The administrative assessment fee for most misdemeanor offenses in Nevada is $123.
“The general feeling is that limited jurisdiction courts can’t squeeze any more blood out of the turn-up of misdemeanor defendants by and large and feel like they are being used as a collection agency and so they have a general opposition to imposing additional fees that they don’t think they’ll be able to collect,” McCormick said.
A cycle of dependency
The Elko judicial township serves a population of 42,000 people, according to the 2017 population estimate from the state demographer. During the 2017 fiscal year, about 52,000 traffic cases were filed in Elko municipal courts.
At the legislative committee meeting, Elko Township Justice of the Peace, Mason Simmons, said decriminalizing traffic violations and treating them as civil matters, thus ending the courts’ ability to collect administrative assessment fees for traffic tickets, would cripple the county’s justice system.
“It would require a wholesale reexamination of how you fund all these various entities,” Simmons said. “This goes back for decades. This structure has existed for a very long time.”
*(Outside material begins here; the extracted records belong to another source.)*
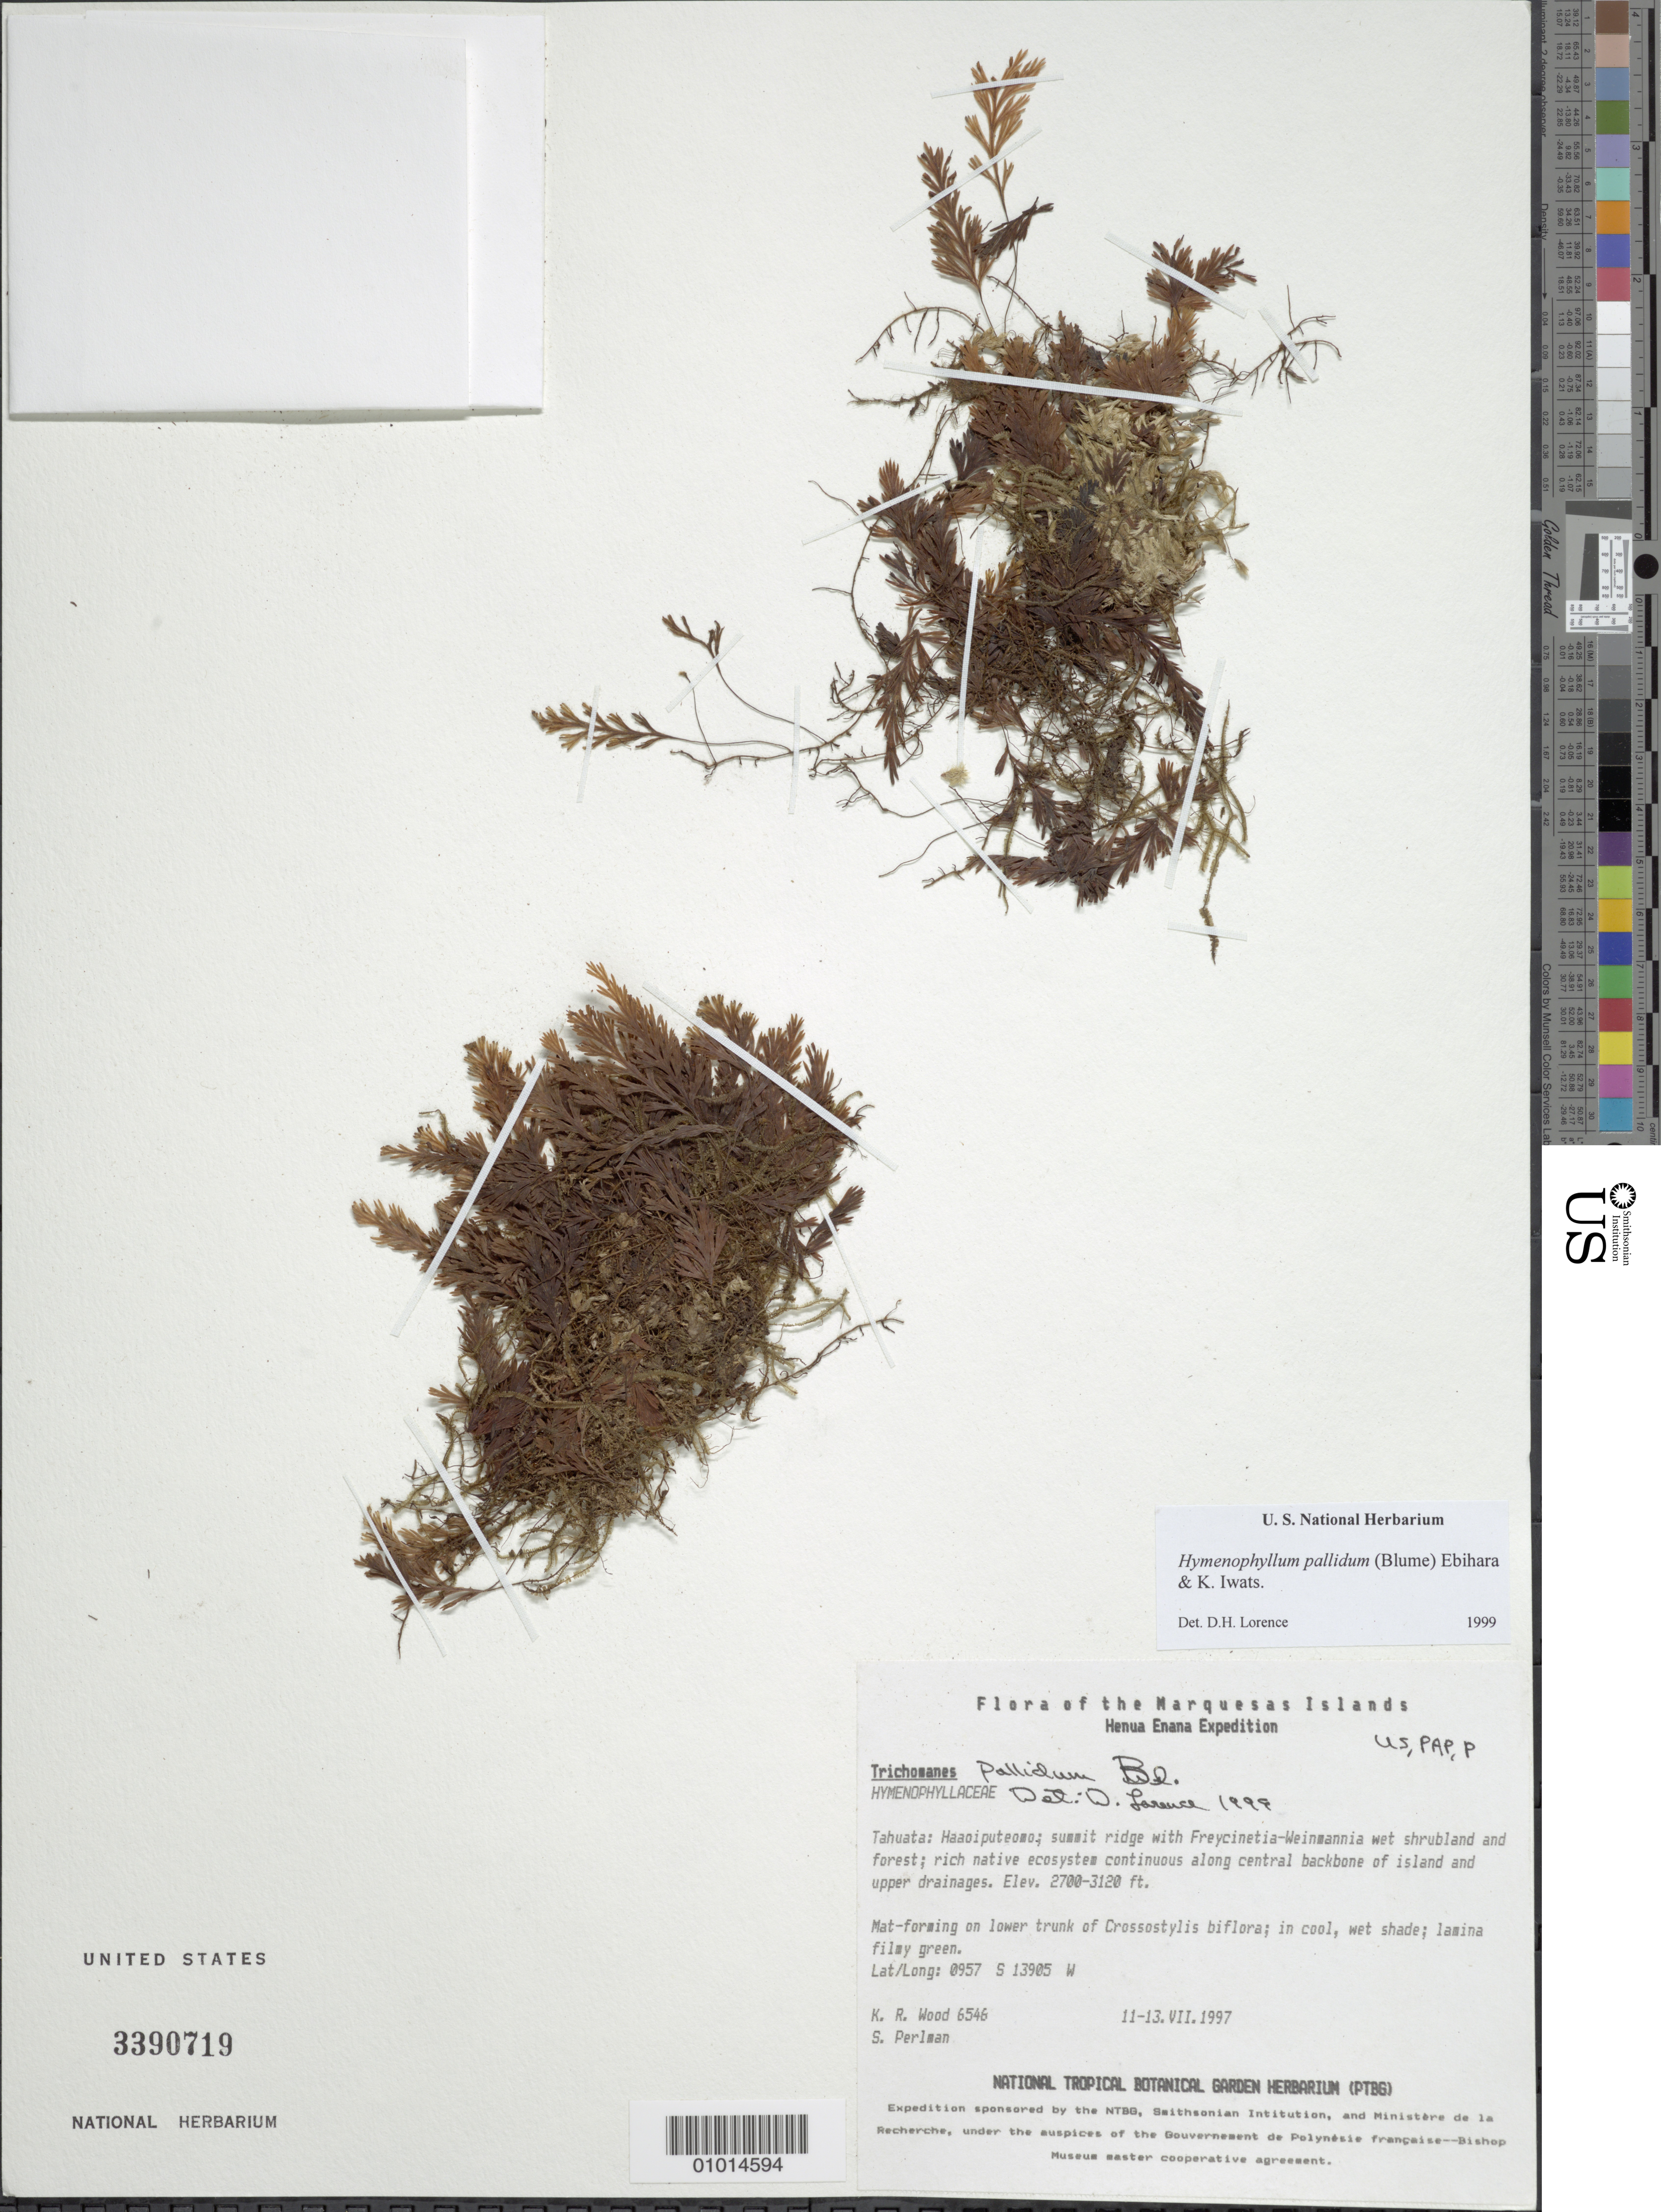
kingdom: Plantae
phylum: Tracheophyta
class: Polypodiopsida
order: Hymenophyllales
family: Hymenophyllaceae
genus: Hymenophyllum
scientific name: Hymenophyllum pallidum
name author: (Blume) Ebihara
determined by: Lorence, David H., (PTBG), National Tropical Botanical Garden (UNITED STATES)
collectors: K. R. Wood & S. P. Perlman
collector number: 6546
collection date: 1997-07-11/1997-07-13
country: French Polynesia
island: Tahuata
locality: Haaoiputeomo, summit ridge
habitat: In Freycinetia-Weinmannia wet shrub and forest; rich native ecosystem, continuous along central backbone of island and upper drainages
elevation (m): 823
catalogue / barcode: US 3390719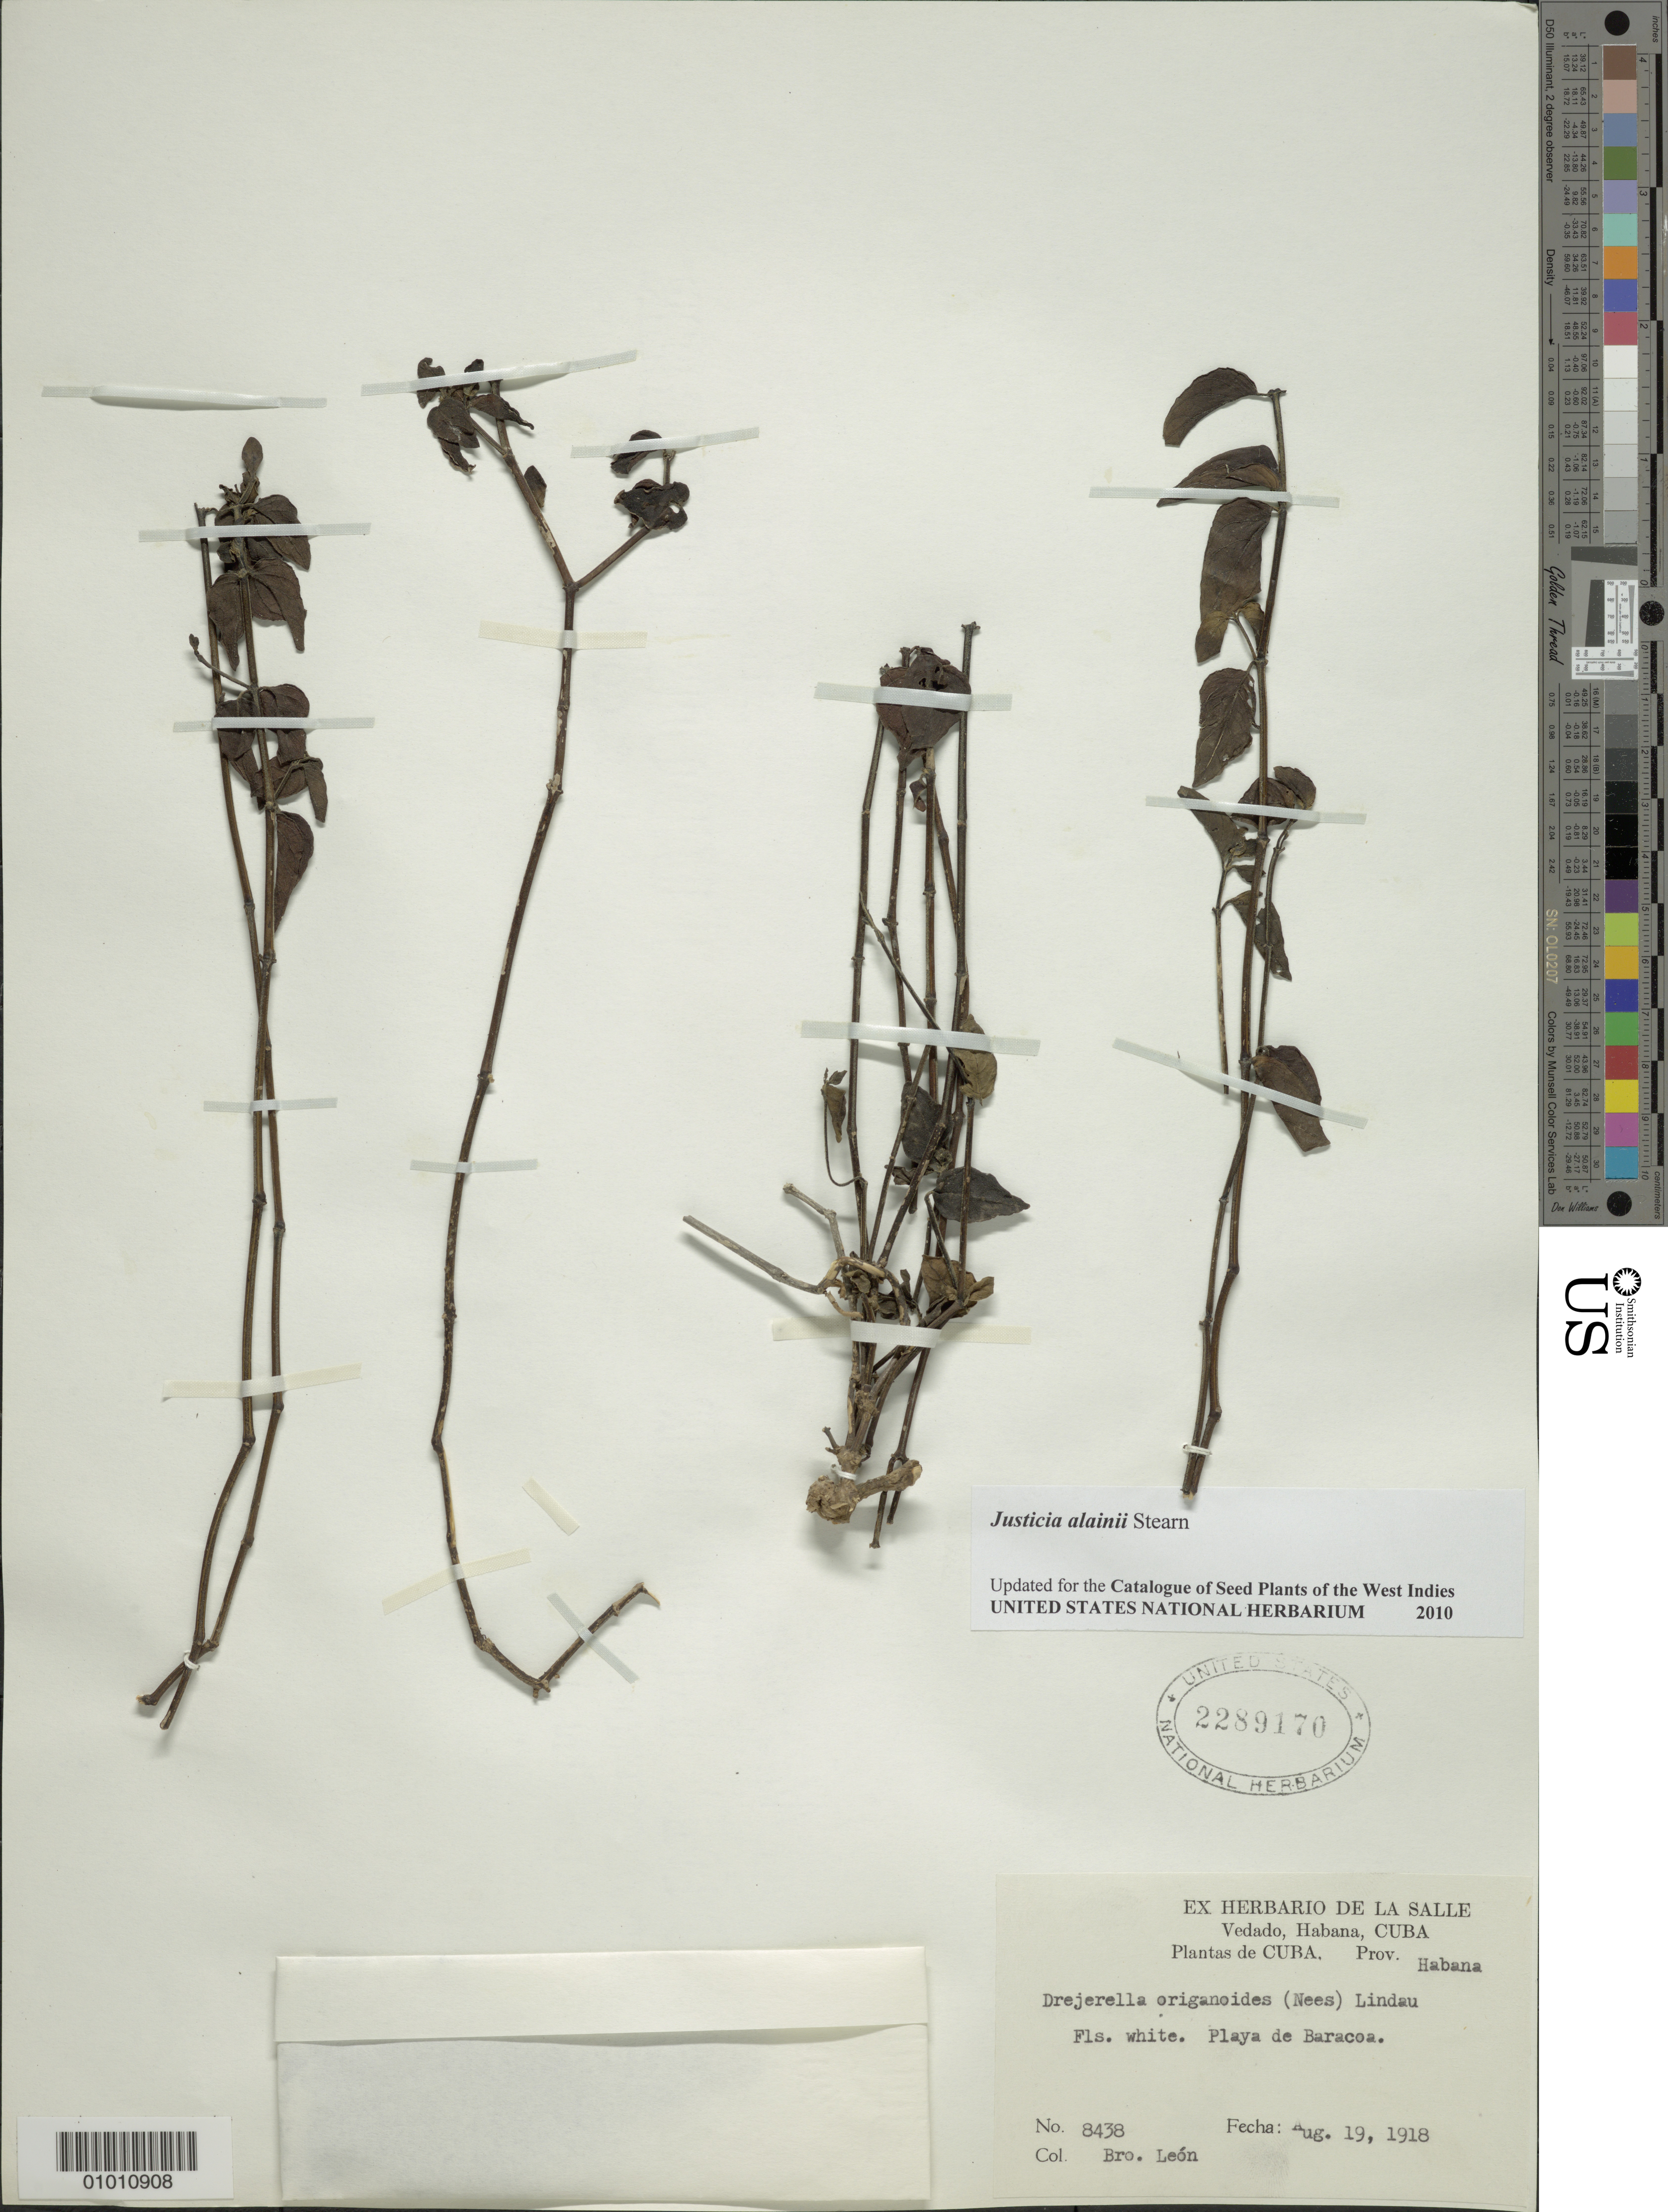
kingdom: Plantae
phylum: Tracheophyta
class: Magnoliopsida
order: Lamiales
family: Acanthaceae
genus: Justicia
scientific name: Justicia alainii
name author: Stearn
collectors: Bro. León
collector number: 8438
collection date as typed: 19 Aug 1918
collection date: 1918-08-19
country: Cuba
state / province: La Habana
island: Cuba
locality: Playa de Baracoa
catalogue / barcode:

Still, over an eight-year period, there has been about a 33 percent reduction in administrative assessment collections. They have been falling every year, even as courts have become increasingly reliant on administrative assessment revenue from traffic violations to fund courts.
When committee chair Assemblyman Steven Yeager, D-Las Vegas, asked what could account for the loss of revenue, McCormick said, “I think obviously in the economic downturn Nevada was hit hard and it took a long time for our economy to recover. We have a lot of service industry and tourism type jobs so people just didn’t have the resources to pay administrative assessments.”
According to McCormick, more people have been asking courts to turn their administrative assessment fees and fines into community service. Courts allow jail time or community service as restitution for those who can not pay.
Courts are seeing that despite their robust collection efforts they could not manage to bring in the revenue from administrative assessment fees.
North Las Vegas — a city with a high rate of poverty and high concentration of minority communities — collected $5.7 million in fines, fees, and assessments out of the $7.2 million originally imposed by its municipal court for misdemeanors in fiscal 2017, indicating an inability to collect from the defendants it imposes fees on.
Judicial expenses in North Las Vegas for 2017 were about $6 million, revealing that the municipal court is entirely self-funded by the fines, fees, and assessments it imposes.
Since Nevada began relying on administrative fees in the early 1980s, administrative assessments fees have largely been increased for misdemeanor offenses rather than more major crimes like felonies.
“On felonies, it’s difficult to collect since you are sending someone to prison,” McCormick said.